Expected Results with 90% Divergences - Hierarchical Bayesian Issue

Hi There!

I am trying to create a hierarchical bayesian model to infer the distribution shape of e_model from a number of observed data arrays [observed_r, std_r, observed_c, std_c, observed_ars, N] where N is the length of the other arrays. Now, my code works completely fine and as expected (both with simulated data and real data) when not including the Potential function “weight”, but results in upwards of 90% divergences when it is included, despite still outputting the desired result (just with extremely low effective sample size). It is a very similar issue to this thread that resulted in an inherent change in the code, so not sure if this requires the same (Good results but many divergent samples: what, me worry?)

Here is the full model (note I am using pymc v5.10.3):

def calc_implied_c(e_model, w_model, r_model):
    g = (1 + e_model * pt.sin(w_model)) / pt.sqrt(1 - e_model**2)
    return r_model * g ** 3

def prob_weighting(e_model, w_model, ars_model):
    constraint = e_model < (1-1/ars_model)
    obs = pm.math.switch(constraint, 1/ars_model *((1+e_model*pt.sin(w_model))/(1-e_model**2)), -np.inf)
    return weighting

def log_likelihood (observed_r, std_r, observed_c, std_c, observed_ars, N):
    with pm.Model() as model:

        alpha_e = pm.Uniform('alpha', 0, 10, initval=2)
        beta_e = pm.Uniform('beta', 0,10, initval=5)

        e_model = pm.Beta('e_model', alpha=alpha_e, beta=beta_e, shape=N)
        w_model = pm.Uniform('w_model', lower=0, upper=2*np.pi, shape=N)
        weight = pm.Potential('weight', prob_weighting(e_model, w_model, observed_ars))

        log_r = pm.Normal('log_r', np.log(observed_r), std_r/observed_r, shape=N)
        log_c = pm.Deterministic('log_c', pt.log(calc_implied_c(e_model, w_model, r)))

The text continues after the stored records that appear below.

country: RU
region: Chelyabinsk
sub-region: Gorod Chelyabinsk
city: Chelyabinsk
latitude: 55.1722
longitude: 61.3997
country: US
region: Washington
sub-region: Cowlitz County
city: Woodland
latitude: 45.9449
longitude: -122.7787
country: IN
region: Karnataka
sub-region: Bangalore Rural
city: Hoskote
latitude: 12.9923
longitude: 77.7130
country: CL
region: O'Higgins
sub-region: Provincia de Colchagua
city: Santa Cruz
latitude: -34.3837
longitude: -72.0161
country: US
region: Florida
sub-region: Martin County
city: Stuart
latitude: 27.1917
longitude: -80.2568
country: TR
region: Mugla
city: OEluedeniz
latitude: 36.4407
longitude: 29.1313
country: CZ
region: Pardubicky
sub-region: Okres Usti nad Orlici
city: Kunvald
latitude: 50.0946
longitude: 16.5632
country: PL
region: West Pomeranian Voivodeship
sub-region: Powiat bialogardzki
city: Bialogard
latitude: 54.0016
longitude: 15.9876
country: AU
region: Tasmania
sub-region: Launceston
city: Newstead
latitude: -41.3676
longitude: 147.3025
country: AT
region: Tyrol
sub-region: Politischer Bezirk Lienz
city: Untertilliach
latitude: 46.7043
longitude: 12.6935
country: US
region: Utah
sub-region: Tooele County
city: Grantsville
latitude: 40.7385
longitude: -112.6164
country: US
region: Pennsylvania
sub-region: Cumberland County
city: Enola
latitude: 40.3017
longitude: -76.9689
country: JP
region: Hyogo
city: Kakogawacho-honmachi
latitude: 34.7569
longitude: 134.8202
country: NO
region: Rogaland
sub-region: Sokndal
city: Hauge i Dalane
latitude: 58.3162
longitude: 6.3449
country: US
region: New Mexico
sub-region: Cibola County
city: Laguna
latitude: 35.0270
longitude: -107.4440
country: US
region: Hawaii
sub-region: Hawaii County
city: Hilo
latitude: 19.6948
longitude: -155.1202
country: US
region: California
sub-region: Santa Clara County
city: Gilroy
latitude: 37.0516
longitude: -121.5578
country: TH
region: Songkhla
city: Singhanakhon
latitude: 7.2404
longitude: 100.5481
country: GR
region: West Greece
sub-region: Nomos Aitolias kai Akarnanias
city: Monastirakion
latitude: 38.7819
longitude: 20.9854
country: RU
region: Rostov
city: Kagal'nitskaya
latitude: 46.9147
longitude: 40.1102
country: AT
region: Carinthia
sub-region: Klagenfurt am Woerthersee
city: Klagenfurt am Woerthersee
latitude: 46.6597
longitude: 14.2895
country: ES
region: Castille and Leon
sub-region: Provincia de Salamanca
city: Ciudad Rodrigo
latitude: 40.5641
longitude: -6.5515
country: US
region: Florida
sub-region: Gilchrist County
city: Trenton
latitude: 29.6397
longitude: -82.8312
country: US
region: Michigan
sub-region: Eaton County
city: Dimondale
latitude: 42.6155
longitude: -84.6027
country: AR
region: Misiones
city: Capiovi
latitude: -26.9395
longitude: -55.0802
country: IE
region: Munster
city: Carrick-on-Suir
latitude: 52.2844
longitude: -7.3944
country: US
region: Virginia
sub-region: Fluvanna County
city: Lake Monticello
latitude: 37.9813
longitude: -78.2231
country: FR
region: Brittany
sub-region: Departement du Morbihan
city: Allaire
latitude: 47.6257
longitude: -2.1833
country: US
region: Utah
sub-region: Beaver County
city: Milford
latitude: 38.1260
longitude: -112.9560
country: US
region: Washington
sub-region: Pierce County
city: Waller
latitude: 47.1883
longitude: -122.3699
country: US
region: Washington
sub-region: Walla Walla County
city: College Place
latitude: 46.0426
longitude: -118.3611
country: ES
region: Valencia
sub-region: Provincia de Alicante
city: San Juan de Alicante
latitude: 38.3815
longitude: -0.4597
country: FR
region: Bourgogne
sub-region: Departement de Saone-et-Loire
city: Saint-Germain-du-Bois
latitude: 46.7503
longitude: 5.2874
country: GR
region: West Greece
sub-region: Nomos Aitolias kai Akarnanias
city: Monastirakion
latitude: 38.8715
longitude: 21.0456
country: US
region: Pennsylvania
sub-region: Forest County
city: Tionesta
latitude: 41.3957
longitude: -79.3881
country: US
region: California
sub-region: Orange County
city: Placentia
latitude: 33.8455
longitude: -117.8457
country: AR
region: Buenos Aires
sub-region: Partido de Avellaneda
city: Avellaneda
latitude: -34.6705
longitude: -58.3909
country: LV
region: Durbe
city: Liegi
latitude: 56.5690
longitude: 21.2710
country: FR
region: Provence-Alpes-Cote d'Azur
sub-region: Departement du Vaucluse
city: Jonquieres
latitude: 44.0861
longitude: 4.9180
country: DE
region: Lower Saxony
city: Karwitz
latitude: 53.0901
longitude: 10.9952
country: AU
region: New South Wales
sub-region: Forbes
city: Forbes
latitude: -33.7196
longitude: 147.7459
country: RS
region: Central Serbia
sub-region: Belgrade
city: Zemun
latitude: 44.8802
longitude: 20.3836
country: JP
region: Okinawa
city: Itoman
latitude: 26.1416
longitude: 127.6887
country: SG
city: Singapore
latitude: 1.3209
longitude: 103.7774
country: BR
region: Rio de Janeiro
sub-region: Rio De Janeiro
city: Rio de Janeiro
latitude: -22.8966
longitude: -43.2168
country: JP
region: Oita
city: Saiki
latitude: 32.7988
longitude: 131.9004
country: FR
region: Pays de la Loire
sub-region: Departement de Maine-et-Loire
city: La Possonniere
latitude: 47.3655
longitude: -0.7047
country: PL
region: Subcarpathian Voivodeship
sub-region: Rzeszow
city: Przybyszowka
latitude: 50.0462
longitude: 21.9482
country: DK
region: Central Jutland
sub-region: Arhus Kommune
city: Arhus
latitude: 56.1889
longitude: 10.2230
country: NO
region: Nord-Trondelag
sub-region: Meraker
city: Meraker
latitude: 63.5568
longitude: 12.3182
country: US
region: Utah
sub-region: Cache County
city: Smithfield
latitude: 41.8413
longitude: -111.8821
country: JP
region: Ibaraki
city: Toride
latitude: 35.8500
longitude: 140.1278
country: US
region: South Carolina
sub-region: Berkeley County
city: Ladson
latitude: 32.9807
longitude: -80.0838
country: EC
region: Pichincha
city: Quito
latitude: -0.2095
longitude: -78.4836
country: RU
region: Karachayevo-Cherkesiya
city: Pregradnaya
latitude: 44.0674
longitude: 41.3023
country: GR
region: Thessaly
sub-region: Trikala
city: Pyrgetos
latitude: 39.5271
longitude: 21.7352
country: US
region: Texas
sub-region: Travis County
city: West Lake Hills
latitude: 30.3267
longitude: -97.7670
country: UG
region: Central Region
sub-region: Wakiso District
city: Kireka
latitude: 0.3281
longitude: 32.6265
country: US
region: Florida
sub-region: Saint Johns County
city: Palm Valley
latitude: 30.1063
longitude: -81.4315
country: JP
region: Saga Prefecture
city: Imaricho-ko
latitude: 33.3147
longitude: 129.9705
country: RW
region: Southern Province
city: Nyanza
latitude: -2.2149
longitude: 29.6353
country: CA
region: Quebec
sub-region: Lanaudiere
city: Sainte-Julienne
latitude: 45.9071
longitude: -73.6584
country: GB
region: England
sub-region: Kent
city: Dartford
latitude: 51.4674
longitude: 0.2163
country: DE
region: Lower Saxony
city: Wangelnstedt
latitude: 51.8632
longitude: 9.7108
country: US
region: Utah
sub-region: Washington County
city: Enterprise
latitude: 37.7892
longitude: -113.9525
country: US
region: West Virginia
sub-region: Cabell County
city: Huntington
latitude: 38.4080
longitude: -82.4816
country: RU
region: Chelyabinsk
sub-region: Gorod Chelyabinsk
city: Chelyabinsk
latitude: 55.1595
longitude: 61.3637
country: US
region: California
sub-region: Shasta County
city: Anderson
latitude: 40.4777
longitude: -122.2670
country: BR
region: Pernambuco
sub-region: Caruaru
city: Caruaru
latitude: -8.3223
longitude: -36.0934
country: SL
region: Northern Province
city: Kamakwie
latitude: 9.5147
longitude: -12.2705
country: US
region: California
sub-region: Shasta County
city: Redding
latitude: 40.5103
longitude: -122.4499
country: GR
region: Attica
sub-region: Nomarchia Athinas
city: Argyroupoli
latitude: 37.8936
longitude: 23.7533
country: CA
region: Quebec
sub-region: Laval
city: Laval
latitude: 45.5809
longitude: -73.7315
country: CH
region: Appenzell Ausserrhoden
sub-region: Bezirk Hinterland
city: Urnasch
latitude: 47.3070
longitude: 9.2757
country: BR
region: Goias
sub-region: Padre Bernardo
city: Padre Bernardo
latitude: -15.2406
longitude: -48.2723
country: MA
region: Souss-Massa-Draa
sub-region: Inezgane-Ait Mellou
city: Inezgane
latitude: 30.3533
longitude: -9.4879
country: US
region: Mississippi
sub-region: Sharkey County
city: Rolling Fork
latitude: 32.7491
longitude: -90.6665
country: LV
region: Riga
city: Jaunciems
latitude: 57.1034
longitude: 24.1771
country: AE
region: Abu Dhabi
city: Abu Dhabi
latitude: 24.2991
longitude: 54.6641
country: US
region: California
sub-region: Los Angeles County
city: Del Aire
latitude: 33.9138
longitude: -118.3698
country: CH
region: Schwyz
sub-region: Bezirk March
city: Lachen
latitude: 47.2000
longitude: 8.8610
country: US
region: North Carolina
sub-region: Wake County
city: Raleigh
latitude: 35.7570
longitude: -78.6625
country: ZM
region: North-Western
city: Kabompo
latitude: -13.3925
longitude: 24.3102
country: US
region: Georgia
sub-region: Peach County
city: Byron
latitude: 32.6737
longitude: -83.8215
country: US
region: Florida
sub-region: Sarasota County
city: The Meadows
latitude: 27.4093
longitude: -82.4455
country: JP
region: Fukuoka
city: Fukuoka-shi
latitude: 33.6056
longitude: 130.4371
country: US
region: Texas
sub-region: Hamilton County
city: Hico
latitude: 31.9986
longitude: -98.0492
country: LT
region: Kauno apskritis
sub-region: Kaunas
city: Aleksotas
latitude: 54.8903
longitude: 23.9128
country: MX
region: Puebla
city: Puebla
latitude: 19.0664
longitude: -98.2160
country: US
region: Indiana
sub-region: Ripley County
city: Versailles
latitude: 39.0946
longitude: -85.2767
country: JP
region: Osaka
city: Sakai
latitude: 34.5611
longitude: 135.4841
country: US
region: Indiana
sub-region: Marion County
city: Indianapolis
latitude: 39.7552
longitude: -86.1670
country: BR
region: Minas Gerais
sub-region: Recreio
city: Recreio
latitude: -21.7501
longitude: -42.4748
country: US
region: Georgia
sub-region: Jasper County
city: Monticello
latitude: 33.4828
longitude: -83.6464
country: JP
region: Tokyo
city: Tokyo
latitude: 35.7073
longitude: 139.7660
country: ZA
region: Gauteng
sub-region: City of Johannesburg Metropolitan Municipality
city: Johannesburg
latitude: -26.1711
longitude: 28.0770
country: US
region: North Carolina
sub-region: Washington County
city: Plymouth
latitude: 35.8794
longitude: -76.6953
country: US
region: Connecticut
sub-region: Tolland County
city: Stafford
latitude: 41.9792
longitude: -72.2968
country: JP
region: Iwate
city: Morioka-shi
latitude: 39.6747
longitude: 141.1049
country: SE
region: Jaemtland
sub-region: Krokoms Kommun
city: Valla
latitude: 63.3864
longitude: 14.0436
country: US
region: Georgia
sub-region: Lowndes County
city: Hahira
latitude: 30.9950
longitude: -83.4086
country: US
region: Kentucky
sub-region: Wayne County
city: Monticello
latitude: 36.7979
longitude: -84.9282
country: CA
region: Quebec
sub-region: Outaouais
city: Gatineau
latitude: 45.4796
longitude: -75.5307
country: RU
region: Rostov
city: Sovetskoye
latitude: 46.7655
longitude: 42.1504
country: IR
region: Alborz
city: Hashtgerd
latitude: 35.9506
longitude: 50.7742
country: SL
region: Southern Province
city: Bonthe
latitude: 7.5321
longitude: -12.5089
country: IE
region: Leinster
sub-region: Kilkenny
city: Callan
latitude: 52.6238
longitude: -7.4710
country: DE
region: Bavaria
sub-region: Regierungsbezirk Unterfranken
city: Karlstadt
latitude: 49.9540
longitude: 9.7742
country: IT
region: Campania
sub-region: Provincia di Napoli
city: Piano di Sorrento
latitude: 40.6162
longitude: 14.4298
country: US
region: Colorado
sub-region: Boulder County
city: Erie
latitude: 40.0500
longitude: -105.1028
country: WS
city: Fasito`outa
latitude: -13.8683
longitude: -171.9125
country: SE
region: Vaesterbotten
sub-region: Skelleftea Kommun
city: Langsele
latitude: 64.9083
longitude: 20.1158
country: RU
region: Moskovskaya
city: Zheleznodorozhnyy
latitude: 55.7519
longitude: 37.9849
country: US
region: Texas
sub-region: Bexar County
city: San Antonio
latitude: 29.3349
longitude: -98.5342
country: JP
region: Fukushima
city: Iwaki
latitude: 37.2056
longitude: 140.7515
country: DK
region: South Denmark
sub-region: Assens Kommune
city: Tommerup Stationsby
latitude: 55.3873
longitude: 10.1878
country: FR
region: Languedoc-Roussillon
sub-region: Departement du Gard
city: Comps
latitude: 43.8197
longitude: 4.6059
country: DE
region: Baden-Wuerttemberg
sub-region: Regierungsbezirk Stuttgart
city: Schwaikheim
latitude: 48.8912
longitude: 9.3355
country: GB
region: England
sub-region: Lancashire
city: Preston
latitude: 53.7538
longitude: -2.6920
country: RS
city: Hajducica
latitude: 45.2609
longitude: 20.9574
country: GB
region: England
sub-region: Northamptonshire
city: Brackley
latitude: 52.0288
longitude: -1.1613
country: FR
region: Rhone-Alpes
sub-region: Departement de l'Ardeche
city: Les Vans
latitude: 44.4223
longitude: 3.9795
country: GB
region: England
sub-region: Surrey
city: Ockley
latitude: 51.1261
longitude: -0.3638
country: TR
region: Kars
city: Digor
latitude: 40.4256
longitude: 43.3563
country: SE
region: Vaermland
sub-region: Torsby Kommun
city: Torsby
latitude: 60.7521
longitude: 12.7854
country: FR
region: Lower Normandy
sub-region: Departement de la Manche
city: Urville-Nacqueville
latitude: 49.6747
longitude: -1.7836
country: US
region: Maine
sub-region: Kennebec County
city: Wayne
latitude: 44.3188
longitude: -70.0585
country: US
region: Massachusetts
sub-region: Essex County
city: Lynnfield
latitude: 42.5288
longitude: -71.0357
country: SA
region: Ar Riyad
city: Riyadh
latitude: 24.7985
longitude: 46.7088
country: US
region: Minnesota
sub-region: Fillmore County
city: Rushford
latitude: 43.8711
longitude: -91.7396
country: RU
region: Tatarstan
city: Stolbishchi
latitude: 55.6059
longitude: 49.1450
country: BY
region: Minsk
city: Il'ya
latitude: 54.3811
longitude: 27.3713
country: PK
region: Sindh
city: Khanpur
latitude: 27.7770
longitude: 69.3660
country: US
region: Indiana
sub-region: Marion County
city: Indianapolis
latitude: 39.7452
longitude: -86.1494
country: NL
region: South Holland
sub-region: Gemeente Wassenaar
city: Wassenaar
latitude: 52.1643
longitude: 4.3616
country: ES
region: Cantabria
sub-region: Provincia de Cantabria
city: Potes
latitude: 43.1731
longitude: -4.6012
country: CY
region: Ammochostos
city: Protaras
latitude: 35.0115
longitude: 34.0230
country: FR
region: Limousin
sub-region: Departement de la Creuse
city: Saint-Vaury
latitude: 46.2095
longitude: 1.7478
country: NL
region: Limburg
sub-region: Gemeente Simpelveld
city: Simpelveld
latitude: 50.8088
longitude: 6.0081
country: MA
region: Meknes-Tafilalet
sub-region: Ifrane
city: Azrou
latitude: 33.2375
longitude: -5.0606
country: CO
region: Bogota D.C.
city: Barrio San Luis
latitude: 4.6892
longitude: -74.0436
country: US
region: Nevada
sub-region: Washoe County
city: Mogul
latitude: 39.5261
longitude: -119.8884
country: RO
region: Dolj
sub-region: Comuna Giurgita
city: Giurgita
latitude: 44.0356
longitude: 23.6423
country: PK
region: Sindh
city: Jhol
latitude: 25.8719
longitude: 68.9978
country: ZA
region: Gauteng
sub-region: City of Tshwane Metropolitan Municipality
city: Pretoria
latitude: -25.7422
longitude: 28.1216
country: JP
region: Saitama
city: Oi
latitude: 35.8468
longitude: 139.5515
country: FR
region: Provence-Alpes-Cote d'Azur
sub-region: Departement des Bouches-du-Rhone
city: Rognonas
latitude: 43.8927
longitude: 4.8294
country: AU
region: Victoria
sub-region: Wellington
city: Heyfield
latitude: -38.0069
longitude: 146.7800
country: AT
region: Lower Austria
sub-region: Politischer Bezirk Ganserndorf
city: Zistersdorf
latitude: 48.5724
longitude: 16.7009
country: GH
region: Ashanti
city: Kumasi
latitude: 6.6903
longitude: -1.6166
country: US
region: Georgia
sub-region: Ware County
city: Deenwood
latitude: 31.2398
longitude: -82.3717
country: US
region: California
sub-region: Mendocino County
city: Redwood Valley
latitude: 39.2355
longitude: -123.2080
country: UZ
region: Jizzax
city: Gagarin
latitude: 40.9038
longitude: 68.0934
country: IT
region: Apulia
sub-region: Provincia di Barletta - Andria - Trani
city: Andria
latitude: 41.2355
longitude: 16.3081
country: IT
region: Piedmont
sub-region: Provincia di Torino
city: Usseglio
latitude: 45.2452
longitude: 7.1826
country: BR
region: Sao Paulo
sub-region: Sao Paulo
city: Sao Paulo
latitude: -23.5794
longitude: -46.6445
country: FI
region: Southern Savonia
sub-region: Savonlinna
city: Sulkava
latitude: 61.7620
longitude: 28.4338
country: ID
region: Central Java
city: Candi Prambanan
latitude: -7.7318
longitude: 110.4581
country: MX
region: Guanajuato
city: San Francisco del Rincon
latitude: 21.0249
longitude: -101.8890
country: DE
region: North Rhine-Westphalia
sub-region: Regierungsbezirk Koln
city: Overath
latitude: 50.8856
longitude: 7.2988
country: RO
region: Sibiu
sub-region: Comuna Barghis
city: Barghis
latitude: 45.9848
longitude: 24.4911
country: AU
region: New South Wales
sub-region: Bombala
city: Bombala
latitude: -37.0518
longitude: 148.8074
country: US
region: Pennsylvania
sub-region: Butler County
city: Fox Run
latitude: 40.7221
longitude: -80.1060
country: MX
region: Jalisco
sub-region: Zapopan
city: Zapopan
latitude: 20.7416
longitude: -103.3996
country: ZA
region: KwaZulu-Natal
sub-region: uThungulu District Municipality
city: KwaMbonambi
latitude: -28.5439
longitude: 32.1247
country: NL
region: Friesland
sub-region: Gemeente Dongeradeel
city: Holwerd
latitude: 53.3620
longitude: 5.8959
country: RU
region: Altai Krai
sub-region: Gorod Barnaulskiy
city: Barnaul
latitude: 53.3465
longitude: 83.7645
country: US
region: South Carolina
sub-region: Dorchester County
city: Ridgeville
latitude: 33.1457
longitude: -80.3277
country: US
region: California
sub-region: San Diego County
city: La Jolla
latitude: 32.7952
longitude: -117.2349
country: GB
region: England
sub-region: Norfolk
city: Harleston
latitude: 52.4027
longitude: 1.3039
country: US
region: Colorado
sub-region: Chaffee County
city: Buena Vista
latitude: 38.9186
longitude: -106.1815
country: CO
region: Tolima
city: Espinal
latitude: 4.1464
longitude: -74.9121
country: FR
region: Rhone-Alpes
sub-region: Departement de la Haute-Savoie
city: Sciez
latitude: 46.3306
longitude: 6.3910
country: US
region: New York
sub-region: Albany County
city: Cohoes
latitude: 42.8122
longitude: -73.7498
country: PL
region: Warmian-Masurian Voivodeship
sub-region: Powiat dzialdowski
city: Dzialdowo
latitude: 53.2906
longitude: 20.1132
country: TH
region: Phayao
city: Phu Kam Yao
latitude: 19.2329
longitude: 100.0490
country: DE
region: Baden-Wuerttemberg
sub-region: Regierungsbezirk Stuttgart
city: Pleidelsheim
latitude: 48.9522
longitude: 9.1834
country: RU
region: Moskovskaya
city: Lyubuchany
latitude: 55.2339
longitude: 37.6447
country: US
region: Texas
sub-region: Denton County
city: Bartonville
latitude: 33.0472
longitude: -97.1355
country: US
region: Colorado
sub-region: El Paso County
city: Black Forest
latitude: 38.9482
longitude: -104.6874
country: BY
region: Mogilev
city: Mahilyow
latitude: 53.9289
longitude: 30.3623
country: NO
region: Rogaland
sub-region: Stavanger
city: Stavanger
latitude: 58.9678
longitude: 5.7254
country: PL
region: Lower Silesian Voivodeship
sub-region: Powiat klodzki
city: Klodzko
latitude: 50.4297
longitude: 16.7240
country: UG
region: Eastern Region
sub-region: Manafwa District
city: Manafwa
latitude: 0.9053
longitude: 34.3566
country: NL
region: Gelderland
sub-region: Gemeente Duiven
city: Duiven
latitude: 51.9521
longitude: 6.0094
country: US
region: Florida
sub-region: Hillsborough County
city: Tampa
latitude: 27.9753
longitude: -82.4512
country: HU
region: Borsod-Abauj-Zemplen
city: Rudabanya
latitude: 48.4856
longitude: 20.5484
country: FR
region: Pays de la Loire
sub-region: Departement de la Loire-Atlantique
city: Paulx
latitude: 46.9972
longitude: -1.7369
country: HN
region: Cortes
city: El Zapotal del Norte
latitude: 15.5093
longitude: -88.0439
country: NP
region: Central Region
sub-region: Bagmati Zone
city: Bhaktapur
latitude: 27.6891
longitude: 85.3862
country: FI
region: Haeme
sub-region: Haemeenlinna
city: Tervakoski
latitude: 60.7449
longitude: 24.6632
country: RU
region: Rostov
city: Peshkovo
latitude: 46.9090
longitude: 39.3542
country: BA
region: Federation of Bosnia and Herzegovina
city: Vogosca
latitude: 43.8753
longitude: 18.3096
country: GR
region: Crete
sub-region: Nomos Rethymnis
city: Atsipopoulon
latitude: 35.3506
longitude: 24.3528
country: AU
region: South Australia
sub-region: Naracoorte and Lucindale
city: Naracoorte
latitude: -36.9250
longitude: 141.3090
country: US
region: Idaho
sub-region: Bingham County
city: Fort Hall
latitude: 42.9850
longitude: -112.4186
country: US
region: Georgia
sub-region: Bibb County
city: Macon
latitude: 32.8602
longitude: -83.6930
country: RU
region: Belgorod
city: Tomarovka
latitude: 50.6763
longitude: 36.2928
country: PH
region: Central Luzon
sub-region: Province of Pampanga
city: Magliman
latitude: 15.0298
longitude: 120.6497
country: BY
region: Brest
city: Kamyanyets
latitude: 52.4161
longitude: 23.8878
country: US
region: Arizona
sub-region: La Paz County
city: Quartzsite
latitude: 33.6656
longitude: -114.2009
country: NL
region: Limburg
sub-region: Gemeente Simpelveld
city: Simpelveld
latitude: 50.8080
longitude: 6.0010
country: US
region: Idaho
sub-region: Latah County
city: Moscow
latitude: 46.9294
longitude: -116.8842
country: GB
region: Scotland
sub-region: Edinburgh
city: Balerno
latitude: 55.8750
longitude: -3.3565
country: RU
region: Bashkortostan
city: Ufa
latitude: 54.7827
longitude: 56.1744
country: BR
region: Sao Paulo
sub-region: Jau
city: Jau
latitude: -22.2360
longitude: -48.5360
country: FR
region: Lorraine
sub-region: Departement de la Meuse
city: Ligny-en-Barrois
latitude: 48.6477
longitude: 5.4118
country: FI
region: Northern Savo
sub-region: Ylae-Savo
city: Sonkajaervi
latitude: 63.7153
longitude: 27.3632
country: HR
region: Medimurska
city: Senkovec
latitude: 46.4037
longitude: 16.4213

        log_obs_c = pm.Normal('log_obs_c', mu=log_c, sigma=std_c/observed_c, observed=np.log(observed_c), shape=N)
        idata = pm.sample(10000, tune=40000, chains=4, cores=4, nuts={"target_accept":0.99}, return_inferencedata=True)

    return idata

I also kept adjusting the not met criteria and found that my code results in no divergences when the fail condition is >-1e3 as in -9.999e2 and higher are fine, but obviously not want I want mathematically, while anything -1e3 or below as a penalty results in mass divergences.

I have debugged this for countless hours, found no use out of the parallel plots, changed coding functionality from pytensor to pymc math to using np inf, reparameterising the variables including the Potential function to log space, and nothing works. Something interesting is even a very simple setup such as the following:

with pm.Model() as model:
    x = pm.Normal('x', mu=0., sigma=1.)

    pm.Potential('obs_x',pt.switch(x < 0., -pt.inf, 0.))
    idata = pm.sample()

regardless of -pt.inf or -np.inf, all the way down to -1e3 results in near 100% divergences.

I am not extremely familiar with pymc so if anyone knows why this is occurring or what the special constraint boundary between -9.9999…e2 and -1e3 is for the potential function is then please let me know!


Hi Tyfair, that is the expected behavior with using boundary conditions and potentials.

Using a switch condition to trigger a penalty will introduce a discontinuity on the posterior surface. It’s like a steep, abrupt drop off a cliff. We can visualize the drop off with a simple setup.

with pm.Model() as divergence_demo_1:
    a = pm.Beta('a',1,1)

    # if a is less than 1, no problem
    # if a is greater than 1, medium sized problem

    pm.Potential('discontinuity',pm.math.log(pm.math.switch(pm.math.lt(a,0.5), 1, 0.1)))

    trace = pm.sample(chains=1)

Discontinuity can be tough on gradient-based samplers like NUTS. They will check the gradient at immediate locations between each sample. If the value of the posterior at the new location departs widely from what you would expect based on following the gradients, that triggers the divergence. So if the value of the posterior is -np.inf, that is always too surprising of a jump and always triggers a divergence.

The reason why you find such unusual behaviour, especially the bit about -9.99e2 vs -1e3 is that NUTS comes with a hard-coded threshold for what counts as too surprising a jump to be a divergence and what doesn’t. It just so happens that the difference in penalties between -9.99e2 and -1e3 hits that threshold.

1 Like

Hi Daniel, Thank you for the clarification! That all makes sense.

I had a feeling that the steep gradient may have been the case. I have attempted to use the model with a penalty slightly above the boundary and it has performed well.


1 Like